Untuk itu, dalam mensukseskan program tersebut, semua pihak harus bekerja. Baik pemerintah daerah maupun pemerintah desa, dimana peran Pemdes setempat dalam penangan stunting ini sangat besar sekali.

“ Semua elemen harus terlibat dalam penganan stunting itu, dan kita berharap program ini bisa berjalan dengan baik,” ungkapnya.

Perwakilan BKKBN Provinsi NTB, HL Makripudin menyampaikan bahwa, pihaknya sangat mengapresiasi pihak Pemda yang terus mencanangkan desa stunting menjadi kampung KB. Apalagi pihaknya melihat masyarakat sekarang sangat atusias untuk ikut program ini.

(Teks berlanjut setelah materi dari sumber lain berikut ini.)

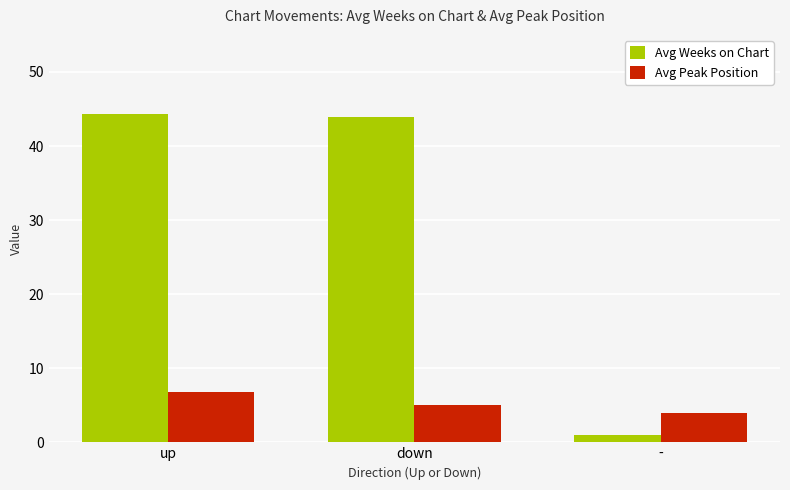

Read the Avg Weeks on Chart value at up.

44.3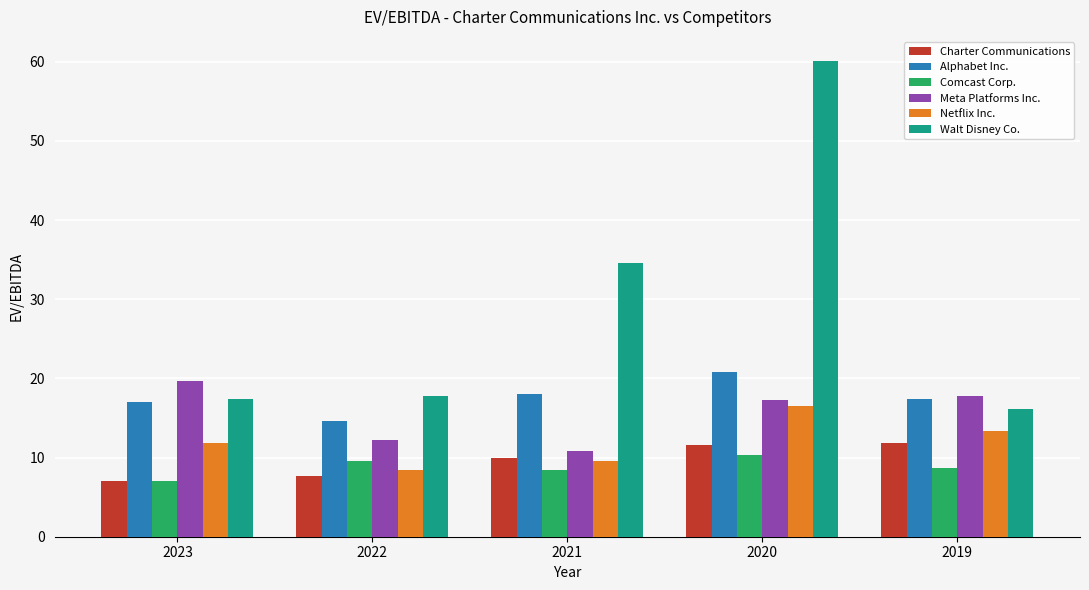

At how many categories does at least one series exceed 30?

2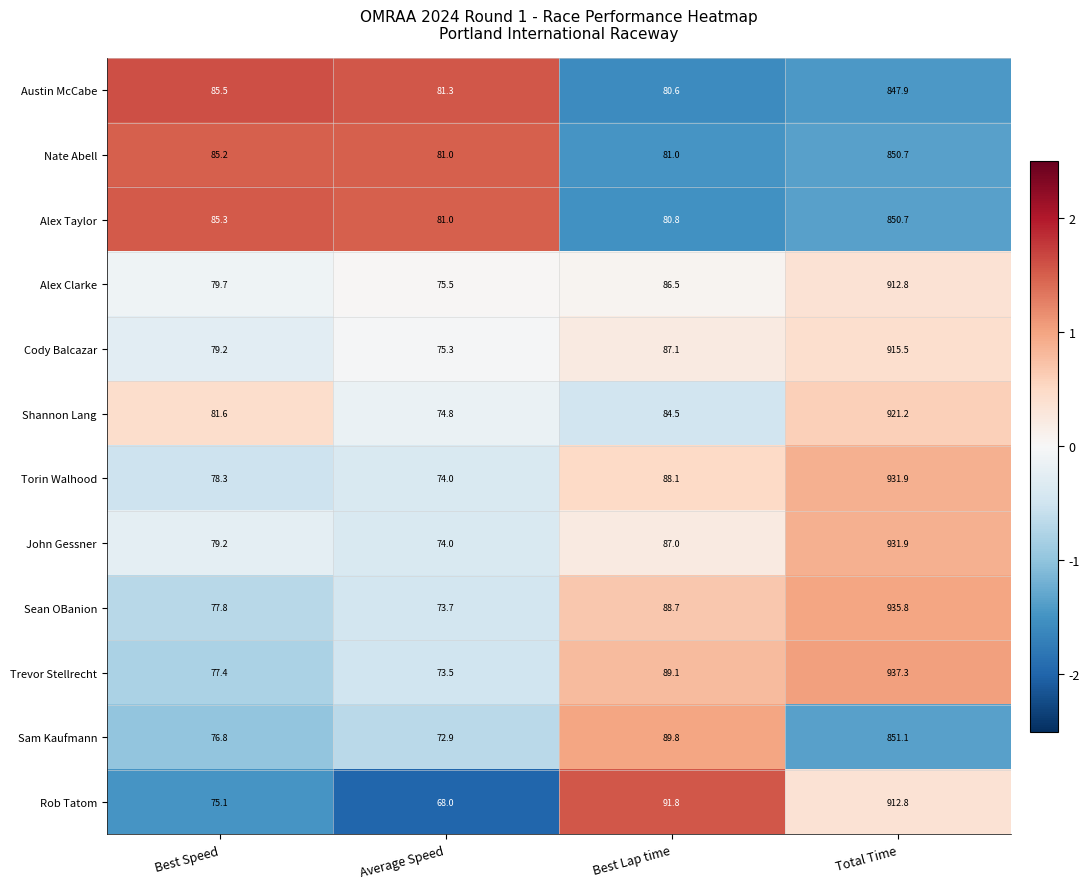

The Sam Kaufmann series shows 24.5 at Best Speed. True or false?

False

“ Pencanganan ini harus tetap dilakukan, karena NTB termasuk paling banyak terjangkit penyakit stunting atau kerdil itu,” jelasnya.

Dijelaskan, bahwa kenapa desa stunting ini juga dicanangkan menjadi kampung KB. Tujuan agar bisa segera mendata warga yang mengalami stunting dan dengan cepat ditangani. Terlebih selama ini kebanyakan anak atau balita terjangkit penyakit stunting disebabkan dampak pernikahan muda atau dini. “Rata- rata perceraian dan stanting ini disebabkan oleh pernikahan dini,”tambahnya.

Lebih jauh disampaikan, bahwa pihaknya berharap kepada desa yang telah resmi dicangkan menjadi kampung KB agar terus proaktif turun kelapangan guna memberikan sosiliasi pada masyarakat. Mengenai penyait setunting maupun dampak pernikahan muda itu.